# Petland



## jabment (Nov 14, 2008)

I went to a movie with a friend last night and there's a pet store right down the way from the theatre called Petland. I've heard that sometimes they have hedgehogs so I went to check it out.

They had three all in one cage. I'm not sure of the sexes but either way, not a good gameplan. Two of them were popping pretty badly but there was a little albino just sleeping in the corner that I picked up. He was super sweet and unballed and explored me right away. An employee came up trying to get me to buy the little guy and I asked him why they didn't have a wheel. He said he didn't know, there probably wasn't room for one and besides, they don't really need one anyway. He said he only ever sees the sleep. I wanted to yell that that's because they're nocturnal but I refrained. 

I really wanted to buy that little guy on the spot, he was so sweet. Luckily, I didn't have money and my parents would have killed me if I brought one home. I know that it just shows that there's a market for them to the owners but I finally see what everyone else has said about how hard it can be to just walk away. 

But yeah. Three housed together, no wheel, on some kind of shredded color paper as a liner and I have no idea what was in the food dish but it sure as heck wasn't good cat food. It looked like pellets. Ugh.

I wish I didn't still want that albino


----------



## Lilysmommy (Jan 7, 2009)

If you would like to do something to help them, you might try printing out a care sheet and giving it to the pet store. It may do nothing, but they may listen to you/the sheet and try to make the animals more comfortable. If they're not sure what sex they are, and are not willing to try looking or aren't sure how to tell, but they are willing to separate males from females, you might either take in a picture of male vs. female to show them the difference so they can check, or check yourself.
Here's the care sheet that I gave copies of to a store near me that has a couple of hedgehogs: http://www.hedgehogwelfare.org/HWScarebrochure.pdf I also wrote down the websites for this site and the wiki site on each of the care sheets, and wrote that males and females should not be kept together.


----------



## LarryT (May 12, 2009)

Lilysmommy said:


> If you would like to do something to help them, you might try printing out a care sheet and giving it to the pet store. It may do nothing, but they may listen to you/the sheet and try to make the animals more comfortable. If they're not sure what sex they are, and are not willing to try looking or aren't sure how to tell, but they are willing to separate males from females, you might either take in a picture of male vs. female to show them the difference so they can check, or check yourself.
> Here's the care sheet that I gave copies of to a store near me that has a couple of hedgehogs: http://www.hedgehogwelfare.org/HWScarebrochure.pdf I also wrote down the websites for this site and the wiki site on each of the care sheets, and wrote that males and females should not be kept together.


Forbidden
Remote Host: [64.53.81.48]

You do not have permission to access http://www.hedgehogwelfare.org/HWScarebrochure.pdf 
Data files must be stored on the same site they are linked from.

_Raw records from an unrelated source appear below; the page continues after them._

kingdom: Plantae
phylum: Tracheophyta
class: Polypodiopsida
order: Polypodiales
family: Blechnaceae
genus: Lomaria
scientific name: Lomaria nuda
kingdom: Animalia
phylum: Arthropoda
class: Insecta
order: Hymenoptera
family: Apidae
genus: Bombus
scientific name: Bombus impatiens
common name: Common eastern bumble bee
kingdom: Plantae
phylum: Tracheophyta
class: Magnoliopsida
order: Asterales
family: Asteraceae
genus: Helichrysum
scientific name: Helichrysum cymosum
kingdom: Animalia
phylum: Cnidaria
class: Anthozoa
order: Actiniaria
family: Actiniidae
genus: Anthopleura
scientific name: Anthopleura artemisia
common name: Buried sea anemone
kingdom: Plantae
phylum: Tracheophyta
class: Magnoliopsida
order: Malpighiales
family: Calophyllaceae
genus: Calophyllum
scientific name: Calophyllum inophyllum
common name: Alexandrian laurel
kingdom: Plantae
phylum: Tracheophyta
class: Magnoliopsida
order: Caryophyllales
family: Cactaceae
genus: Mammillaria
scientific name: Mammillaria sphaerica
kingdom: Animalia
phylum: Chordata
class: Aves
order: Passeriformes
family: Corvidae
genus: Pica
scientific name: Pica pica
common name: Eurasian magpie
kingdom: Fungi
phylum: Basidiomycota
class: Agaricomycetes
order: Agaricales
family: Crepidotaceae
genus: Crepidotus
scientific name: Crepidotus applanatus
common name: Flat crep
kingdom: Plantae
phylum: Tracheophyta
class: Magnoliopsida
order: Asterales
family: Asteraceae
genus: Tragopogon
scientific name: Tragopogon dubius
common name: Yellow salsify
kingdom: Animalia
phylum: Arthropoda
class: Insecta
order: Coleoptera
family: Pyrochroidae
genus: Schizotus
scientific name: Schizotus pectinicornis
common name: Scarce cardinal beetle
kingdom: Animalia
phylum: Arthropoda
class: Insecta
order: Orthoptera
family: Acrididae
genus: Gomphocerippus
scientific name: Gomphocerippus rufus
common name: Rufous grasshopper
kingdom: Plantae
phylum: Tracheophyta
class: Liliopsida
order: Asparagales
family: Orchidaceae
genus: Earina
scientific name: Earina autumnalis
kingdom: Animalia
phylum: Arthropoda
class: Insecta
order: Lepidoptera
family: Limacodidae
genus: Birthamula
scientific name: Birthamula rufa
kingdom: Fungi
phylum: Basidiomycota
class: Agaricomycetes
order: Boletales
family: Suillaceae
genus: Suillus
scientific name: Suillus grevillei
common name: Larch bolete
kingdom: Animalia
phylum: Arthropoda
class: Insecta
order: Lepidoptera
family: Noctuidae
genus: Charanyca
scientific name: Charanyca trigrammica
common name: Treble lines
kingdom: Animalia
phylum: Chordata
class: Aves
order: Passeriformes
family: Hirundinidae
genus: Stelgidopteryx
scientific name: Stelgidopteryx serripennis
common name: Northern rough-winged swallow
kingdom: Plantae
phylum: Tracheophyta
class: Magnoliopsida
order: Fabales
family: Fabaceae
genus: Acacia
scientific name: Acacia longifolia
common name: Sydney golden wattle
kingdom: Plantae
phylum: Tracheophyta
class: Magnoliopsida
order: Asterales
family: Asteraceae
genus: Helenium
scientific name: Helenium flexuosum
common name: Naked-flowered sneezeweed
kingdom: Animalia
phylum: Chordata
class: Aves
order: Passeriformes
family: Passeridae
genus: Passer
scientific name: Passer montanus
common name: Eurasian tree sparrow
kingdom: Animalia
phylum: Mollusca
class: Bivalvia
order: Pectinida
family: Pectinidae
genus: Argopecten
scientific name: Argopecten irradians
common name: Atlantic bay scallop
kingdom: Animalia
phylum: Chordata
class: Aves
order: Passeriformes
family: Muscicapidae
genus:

Thank you for using BizHosting


----------



## silvercat (Oct 24, 2008)

LarryT said:


> Lilysmommy said:
> 
> 
> > If you would like to do something to help them, you might try printing out a care sheet and giving it to the pet store. It may do nothing, but they may listen to you/the sheet and try to make the animals more comfortable. If they're not sure what sex they are, and are not willing to try looking or aren't sure how to tell, but they are willing to separate males from females, you might either take in a picture of male vs. female to show them the difference so they can check, or check yourself.
> ...


If you cute & paste then the link works.


----------



## LarryT (May 12, 2009)

silvercat said:


> If you cute & paste then the link works.


I tried to copy and paste and got the same results.
The file is PDF had to View as HTML.
Thanks silvercat


----------



## Shelbys Mom (Mar 27, 2009)

Copy & paste worked for me in pdf. :?


----------



## LarryT (May 12, 2009)

Shelbys Mom said:


> Copy & paste worked for me in pdf. :?


My pc will not open pdf files


----------



## Immortalia (Jan 24, 2009)

LarryT said:


> Shelbys Mom said:
> 
> 
> > Copy & paste worked for me in pdf. :?
> ...


Download adobe ^_^


----------



## LarryT (May 12, 2009)

Immortalia said:


> LarryT said:
> 
> 
> > Shelbys Mom said:
> ...


I removed it from my pc had issues with it.
Thanks for the info Immortalia i Will try to download another one.
Sorry for getting off topic.


----------